The places where things usually happen—social activities, sports, entertainment, dining, shopping, visiting, and even churches—are closed. Many of us find ourselves home all day, every day. Yes, working or studying perhaps, but still with more time on our hands and less ways of filling it than usual. 

This experience is unprecedented in recent memory and might have some of us wondering what to focus on during this time. Here are a few suggestions. 

1) Dream Small

Life teaches us to dream big. And there’s a place for that. But sometimes dreaming small helps too. Think of one or two simple things each day that are within your reach and can be a cause for gratitude or fulfillment. Let the smell of a cup of coffee, the spring breeze or colors of the sunset be enough to satisfy you. Rediscover grace in the little things and let them be a gateway to a moment of prayer, of connecting with our Creator, or of friendship shared with another. 

2) Nurture your Heart

With so many places of ordinary activity shut down, it’s a good time to remember that the human heart is another place where things happen. Profound things. Like love and conversion, healing and regeneration. While “social distancing,” we remain in intimate solitude with our own heart—something so close to us that it sometimes gets overlooked as we chase after other things. Now is a time to nurture our hearts, to appreciate conversations we wouldn’t have had, beauty we wouldn’t have seen, sounds we wouldn’t have heard. 

3) Live with the Questions

There are lots of unknowns. About jobs, homes, finances, sickness and health. What do we do with the anxieties we might have? One response is to speculate. But looking for answers too soon causes unnecessary worry as our imagination makes potential problems bigger than life. 

Sometimes living with the questions is the way to go, as German poet Rainer Rilke eloquently tells us: 

“Don’t search for the answers which could not be given to you now, because you would not be able to live them. And the point is, to live everything. Live the questions now. Perhaps then, someday far in the future, you will gradually, without even noticing it, live your way into the answer.” (Letters to a Poet)

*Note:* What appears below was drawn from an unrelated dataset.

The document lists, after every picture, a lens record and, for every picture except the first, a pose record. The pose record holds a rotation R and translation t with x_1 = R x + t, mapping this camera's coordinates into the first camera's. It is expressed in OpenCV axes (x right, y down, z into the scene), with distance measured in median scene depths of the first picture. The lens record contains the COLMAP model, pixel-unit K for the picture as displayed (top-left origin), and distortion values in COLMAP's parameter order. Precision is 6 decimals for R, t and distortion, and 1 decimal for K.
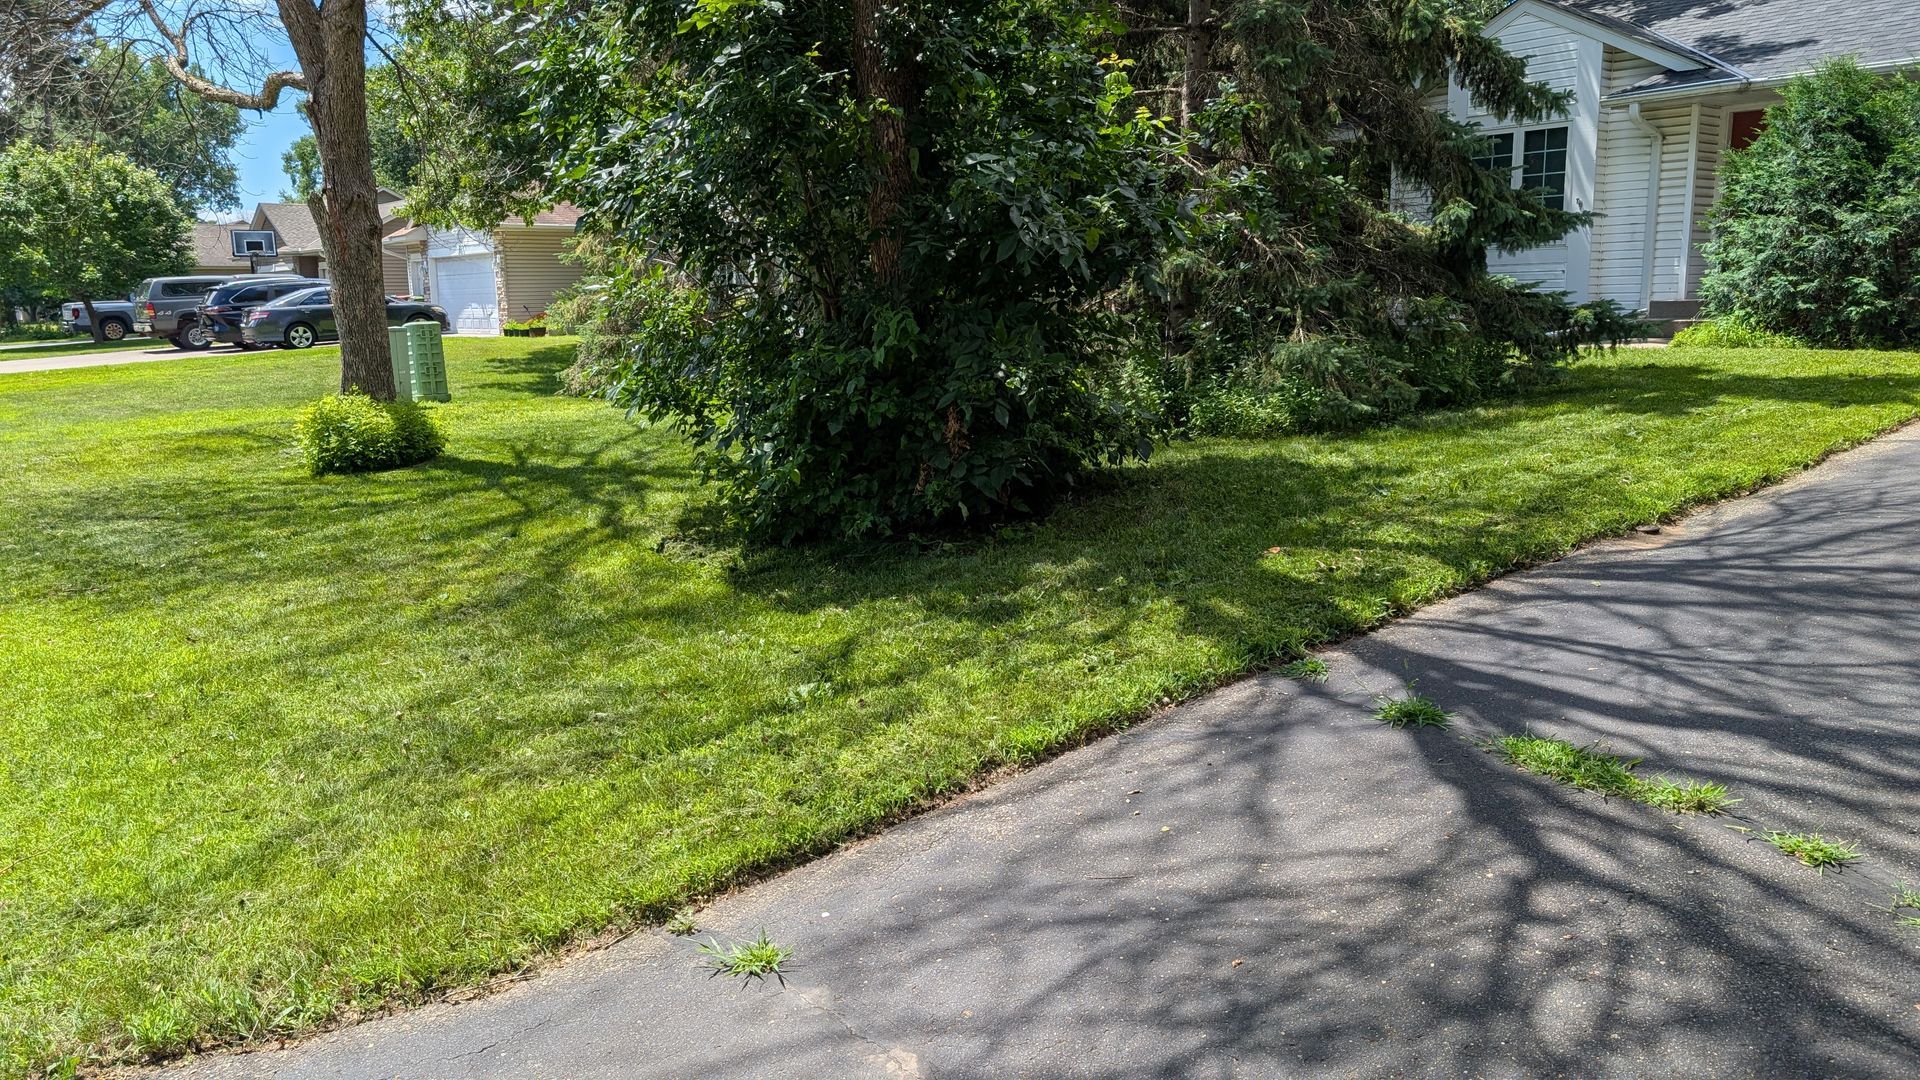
lens RADIAL K [[1397.5, 0, 960.0], [0, 1397.5, 540.0], [0, 0, 1]] dist [0.037780, -0.048251]
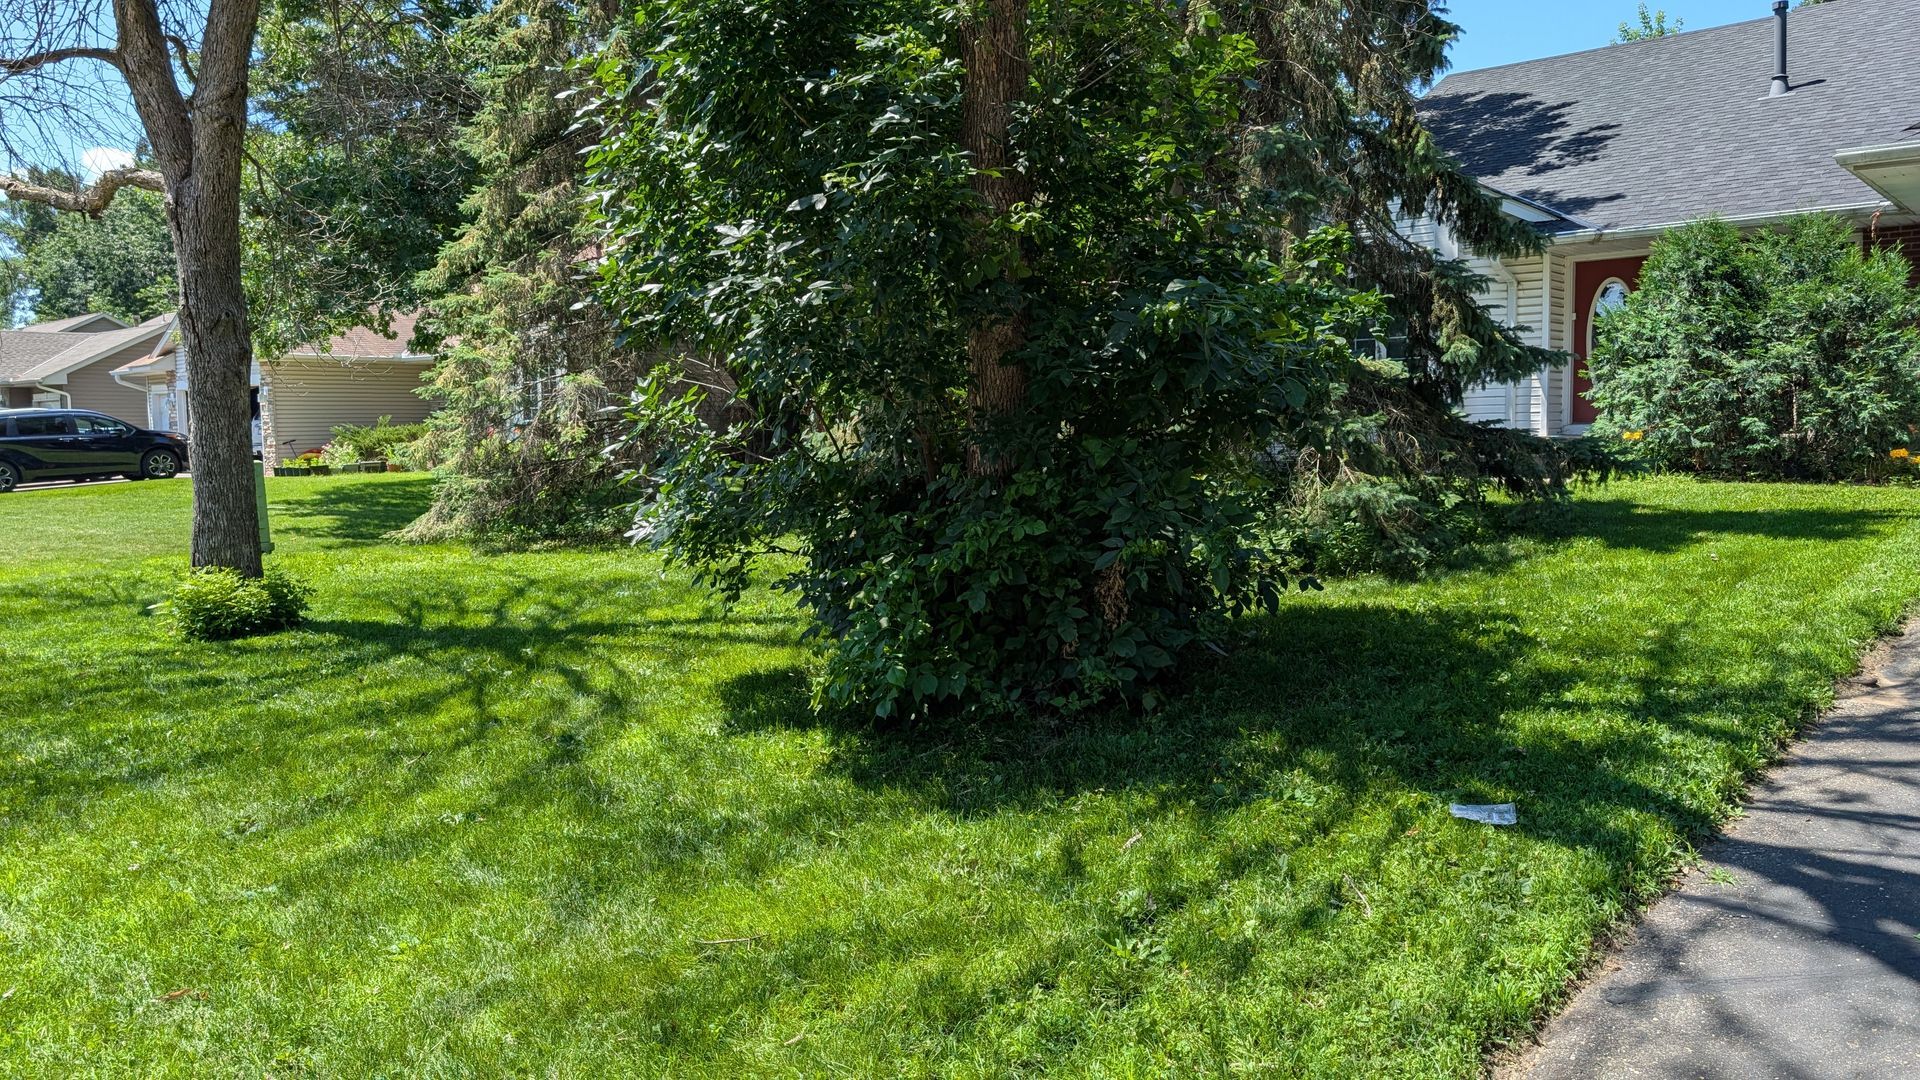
lens RADIAL K [[1412.8, 0, 968.9], [0, 1412.8, 565.7], [0, 0, 1]] dist [-0.035857, 0.052628]
pose [[0.982762, -0.015761, 0.184205, -0.124808], [0.029984, 0.996756, -0.074686, -0.014727], [-0.182430, 0.078921, 0.980046, 0.087216]]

4) Realize Life while Living it

If Grover’s Corner (symbolic of small town American life) is an unknown name or distant memory from a high school literature class, now’s a good time to read Our Town and ponder a question Emily leaves us with: “Oh, earth, you’re too wonderful for anybody to realize you. Do any human beings ever realize life while they live it? – every, every minute?” To which the stage manager responds: “No. (pause) The saints and poets, maybe – they do some.” 

With less time for some things, we now have more time for others, including a simple appreciation of life itself. This is a time for all to join the ranks of the saints and poets.